Dataset records:
>> Start
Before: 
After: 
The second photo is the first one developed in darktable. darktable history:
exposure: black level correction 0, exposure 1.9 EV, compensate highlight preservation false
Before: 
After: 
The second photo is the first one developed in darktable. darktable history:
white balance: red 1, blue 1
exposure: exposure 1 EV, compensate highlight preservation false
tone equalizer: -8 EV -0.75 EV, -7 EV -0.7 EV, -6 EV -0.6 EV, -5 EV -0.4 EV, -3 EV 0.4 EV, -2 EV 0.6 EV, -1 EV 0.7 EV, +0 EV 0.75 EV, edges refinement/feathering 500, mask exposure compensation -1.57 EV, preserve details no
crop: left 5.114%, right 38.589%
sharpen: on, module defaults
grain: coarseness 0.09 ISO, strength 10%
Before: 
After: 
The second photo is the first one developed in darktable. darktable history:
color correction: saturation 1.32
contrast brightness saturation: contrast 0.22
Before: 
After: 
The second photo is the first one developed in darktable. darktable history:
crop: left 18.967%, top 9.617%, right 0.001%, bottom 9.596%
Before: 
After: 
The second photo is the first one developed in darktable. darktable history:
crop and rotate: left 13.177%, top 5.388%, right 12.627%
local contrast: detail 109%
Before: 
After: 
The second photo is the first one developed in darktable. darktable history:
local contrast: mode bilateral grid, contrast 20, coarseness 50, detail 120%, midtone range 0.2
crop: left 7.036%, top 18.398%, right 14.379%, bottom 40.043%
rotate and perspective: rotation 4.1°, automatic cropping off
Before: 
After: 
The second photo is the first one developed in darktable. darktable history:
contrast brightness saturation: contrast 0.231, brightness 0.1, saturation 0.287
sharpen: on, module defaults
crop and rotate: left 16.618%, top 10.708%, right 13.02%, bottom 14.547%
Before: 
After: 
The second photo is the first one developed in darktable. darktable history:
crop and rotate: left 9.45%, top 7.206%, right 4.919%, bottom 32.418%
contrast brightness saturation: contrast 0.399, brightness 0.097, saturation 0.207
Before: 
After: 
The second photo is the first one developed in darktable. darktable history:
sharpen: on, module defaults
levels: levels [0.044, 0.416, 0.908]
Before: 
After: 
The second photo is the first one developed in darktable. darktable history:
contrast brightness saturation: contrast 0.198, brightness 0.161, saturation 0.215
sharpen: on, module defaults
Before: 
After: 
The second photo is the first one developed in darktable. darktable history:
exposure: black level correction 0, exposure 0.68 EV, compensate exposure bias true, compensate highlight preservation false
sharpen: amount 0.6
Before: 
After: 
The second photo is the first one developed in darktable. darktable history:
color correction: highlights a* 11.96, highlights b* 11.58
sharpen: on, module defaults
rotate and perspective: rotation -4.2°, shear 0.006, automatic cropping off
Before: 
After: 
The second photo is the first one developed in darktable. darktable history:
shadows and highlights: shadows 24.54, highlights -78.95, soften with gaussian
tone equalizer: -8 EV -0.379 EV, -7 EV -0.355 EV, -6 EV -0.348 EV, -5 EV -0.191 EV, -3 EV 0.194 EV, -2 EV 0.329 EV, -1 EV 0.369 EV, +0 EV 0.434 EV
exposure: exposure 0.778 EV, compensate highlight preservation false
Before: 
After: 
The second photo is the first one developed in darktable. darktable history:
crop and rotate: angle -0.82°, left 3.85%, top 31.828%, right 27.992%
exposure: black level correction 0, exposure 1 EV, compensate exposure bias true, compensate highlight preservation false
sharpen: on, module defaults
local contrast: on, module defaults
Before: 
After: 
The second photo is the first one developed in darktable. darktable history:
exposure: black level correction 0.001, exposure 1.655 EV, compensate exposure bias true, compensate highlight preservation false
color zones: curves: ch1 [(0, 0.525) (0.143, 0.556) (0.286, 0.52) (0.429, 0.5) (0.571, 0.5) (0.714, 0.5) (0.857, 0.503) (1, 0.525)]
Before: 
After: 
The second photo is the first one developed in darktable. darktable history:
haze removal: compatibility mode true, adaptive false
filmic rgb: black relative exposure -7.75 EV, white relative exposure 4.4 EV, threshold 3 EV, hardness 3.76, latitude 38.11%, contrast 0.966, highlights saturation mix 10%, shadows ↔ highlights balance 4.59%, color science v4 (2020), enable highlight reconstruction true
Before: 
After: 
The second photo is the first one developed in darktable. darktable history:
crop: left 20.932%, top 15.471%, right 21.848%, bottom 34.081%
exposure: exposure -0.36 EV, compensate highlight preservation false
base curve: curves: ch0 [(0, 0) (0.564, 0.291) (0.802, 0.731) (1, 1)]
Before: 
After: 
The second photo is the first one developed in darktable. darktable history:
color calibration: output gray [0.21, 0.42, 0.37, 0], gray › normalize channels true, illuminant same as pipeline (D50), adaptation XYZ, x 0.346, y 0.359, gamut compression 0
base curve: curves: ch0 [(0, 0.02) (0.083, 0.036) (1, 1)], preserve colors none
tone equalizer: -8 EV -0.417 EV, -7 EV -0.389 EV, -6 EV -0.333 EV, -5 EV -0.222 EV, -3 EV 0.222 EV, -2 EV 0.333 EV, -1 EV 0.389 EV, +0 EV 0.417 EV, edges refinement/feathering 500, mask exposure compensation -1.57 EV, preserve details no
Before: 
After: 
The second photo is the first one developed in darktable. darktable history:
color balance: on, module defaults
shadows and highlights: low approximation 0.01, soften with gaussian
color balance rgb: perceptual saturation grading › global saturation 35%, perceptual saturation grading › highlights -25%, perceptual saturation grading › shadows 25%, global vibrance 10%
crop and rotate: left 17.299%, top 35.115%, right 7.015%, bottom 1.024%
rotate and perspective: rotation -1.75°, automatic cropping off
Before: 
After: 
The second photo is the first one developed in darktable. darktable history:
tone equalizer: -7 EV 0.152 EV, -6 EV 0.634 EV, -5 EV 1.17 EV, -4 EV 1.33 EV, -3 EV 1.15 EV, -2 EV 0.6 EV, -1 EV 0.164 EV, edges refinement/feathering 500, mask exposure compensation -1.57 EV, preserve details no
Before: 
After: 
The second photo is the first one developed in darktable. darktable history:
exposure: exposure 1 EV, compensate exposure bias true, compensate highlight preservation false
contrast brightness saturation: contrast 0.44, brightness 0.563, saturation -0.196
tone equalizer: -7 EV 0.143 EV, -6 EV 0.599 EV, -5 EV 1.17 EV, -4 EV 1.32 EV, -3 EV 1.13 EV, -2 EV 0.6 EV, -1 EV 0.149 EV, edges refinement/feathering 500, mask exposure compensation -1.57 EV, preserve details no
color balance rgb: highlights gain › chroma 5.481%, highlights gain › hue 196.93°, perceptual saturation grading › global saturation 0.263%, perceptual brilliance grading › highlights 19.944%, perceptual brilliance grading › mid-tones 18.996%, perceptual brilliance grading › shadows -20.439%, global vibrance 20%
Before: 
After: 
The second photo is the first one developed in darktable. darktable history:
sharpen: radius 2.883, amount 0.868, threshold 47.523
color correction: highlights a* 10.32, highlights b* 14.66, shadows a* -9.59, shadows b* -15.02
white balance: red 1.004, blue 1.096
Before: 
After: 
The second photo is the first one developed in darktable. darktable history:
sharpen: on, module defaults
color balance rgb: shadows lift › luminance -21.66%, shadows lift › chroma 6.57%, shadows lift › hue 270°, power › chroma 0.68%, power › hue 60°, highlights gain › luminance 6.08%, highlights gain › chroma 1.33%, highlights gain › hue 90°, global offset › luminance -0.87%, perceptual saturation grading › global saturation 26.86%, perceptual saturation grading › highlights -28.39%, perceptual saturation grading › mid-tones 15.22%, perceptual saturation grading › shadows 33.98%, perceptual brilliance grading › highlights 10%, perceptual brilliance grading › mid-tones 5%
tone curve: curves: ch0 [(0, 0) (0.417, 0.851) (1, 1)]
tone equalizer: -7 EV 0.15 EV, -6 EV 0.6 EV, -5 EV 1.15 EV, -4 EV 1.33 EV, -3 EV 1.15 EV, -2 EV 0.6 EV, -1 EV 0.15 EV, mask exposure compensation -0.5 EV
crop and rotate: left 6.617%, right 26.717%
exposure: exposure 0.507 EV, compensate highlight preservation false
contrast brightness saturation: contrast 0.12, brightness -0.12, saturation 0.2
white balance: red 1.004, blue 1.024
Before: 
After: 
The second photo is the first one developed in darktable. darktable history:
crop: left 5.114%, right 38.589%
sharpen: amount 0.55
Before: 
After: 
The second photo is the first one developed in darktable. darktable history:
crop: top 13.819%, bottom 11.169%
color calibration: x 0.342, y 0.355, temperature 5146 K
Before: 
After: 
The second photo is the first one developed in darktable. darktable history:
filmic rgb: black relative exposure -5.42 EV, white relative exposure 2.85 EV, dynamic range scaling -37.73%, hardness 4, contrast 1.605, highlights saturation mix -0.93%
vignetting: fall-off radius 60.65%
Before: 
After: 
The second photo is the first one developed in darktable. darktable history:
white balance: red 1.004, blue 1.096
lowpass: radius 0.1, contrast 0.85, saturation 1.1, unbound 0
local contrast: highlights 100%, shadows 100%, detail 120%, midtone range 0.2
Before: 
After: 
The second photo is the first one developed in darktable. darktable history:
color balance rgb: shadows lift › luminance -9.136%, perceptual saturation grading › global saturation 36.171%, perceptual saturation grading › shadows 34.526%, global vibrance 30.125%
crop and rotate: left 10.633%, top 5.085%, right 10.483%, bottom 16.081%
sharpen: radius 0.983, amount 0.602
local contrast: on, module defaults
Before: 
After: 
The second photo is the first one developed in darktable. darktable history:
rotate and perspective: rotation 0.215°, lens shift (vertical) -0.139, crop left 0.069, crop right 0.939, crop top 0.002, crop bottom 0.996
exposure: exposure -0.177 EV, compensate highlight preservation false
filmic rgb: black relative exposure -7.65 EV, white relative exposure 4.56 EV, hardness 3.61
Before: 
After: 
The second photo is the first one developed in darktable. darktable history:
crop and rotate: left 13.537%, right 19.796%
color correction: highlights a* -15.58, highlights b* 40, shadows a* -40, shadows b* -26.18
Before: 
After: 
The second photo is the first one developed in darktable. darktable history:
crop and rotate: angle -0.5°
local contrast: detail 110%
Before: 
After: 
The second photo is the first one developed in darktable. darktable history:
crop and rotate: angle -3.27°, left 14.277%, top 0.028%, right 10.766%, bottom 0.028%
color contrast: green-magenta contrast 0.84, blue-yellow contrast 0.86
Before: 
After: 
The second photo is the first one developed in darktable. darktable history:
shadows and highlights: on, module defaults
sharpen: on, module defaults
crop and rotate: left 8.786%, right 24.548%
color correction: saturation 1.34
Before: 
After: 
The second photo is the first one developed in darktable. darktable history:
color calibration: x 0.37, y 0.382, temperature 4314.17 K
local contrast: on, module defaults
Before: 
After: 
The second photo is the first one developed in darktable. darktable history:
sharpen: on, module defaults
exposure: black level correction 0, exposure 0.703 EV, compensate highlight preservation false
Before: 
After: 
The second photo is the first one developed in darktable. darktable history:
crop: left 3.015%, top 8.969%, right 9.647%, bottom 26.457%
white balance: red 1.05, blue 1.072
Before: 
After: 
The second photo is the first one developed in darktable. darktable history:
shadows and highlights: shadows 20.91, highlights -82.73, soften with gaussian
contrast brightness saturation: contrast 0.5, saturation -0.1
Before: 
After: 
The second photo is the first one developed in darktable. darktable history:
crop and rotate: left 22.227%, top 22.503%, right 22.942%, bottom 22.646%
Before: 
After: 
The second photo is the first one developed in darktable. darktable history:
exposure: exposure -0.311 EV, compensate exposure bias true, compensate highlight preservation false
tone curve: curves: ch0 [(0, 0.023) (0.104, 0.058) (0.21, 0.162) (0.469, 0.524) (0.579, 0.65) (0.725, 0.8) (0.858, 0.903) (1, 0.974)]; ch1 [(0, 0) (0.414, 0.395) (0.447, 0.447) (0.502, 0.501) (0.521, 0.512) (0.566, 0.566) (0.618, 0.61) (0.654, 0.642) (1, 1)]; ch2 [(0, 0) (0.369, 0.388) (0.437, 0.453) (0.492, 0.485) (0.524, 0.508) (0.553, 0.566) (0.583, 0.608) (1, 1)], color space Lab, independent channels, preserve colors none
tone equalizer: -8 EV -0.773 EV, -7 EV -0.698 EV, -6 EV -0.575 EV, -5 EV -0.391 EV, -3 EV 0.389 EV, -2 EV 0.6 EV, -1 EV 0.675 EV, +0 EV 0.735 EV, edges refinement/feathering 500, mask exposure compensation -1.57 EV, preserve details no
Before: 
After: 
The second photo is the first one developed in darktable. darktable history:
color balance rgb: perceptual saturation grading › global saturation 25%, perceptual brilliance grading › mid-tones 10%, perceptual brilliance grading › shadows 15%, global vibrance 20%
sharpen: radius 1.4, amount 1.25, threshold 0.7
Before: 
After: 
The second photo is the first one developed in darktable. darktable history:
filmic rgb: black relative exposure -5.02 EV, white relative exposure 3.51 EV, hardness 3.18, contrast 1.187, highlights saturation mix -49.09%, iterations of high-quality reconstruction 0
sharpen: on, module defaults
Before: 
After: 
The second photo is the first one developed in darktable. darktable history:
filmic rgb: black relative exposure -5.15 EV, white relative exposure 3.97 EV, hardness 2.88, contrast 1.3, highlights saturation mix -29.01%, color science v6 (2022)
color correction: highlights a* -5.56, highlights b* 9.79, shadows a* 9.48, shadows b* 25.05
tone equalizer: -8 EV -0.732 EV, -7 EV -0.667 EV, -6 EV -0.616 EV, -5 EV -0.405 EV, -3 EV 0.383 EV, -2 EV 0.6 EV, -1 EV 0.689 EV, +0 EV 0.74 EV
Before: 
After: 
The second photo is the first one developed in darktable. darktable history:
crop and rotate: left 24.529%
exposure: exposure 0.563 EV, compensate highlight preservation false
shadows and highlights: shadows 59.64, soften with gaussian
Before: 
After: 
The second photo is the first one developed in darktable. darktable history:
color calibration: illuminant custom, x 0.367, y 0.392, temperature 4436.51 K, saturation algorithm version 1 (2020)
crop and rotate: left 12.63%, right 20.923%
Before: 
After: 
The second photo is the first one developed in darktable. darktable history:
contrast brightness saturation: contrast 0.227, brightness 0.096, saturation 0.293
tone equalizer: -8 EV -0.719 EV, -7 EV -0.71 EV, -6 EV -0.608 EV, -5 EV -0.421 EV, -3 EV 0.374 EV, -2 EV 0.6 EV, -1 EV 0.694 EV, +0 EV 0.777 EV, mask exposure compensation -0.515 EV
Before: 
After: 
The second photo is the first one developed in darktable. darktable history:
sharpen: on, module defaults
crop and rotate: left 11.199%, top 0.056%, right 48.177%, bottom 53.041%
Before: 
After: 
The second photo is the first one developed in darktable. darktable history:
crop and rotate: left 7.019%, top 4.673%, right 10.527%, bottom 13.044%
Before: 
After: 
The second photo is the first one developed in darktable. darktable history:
>> End
▶ **SHORT EXERCISE**: Turn everything from the start of the records down to and including the line containing "grain: coarseness 0.09 ISO, strength 10%" into a JSON list of strings, one string per line, skipping blank lines.

▶ **FULL OUTPUT**:
[
  "Before: ",
  "After: ",
  "The second photo is the first one developed in darktable. darktable history:",
  "exposure: black level correction 0, exposure 1.9 EV, compensate highlight preservation false",
  "Before: ",
  "After: ",
  "The second photo is the first one developed in darktable. darktable history:",
  "white balance: red 1, blue 1",
  "exposure: exposure 1 EV, compensate highlight preservation false",
  "tone equalizer: -8 EV -0.75 EV, -7 EV -0.7 EV, -6 EV -0.6 EV, -5 EV -0.4 EV, -3 EV 0.4 EV, -2 EV 0.6 EV, -1 EV 0.7 EV, +0 EV 0.75 EV, edges refinement/feathering 500, mask exposure compensation -1.57 EV, preserve details no",
  "crop: left 5.114%, right 38.589%",
  "sharpen: on, module defaults",
  "grain: coarseness 0.09 ISO, strength 10%"
]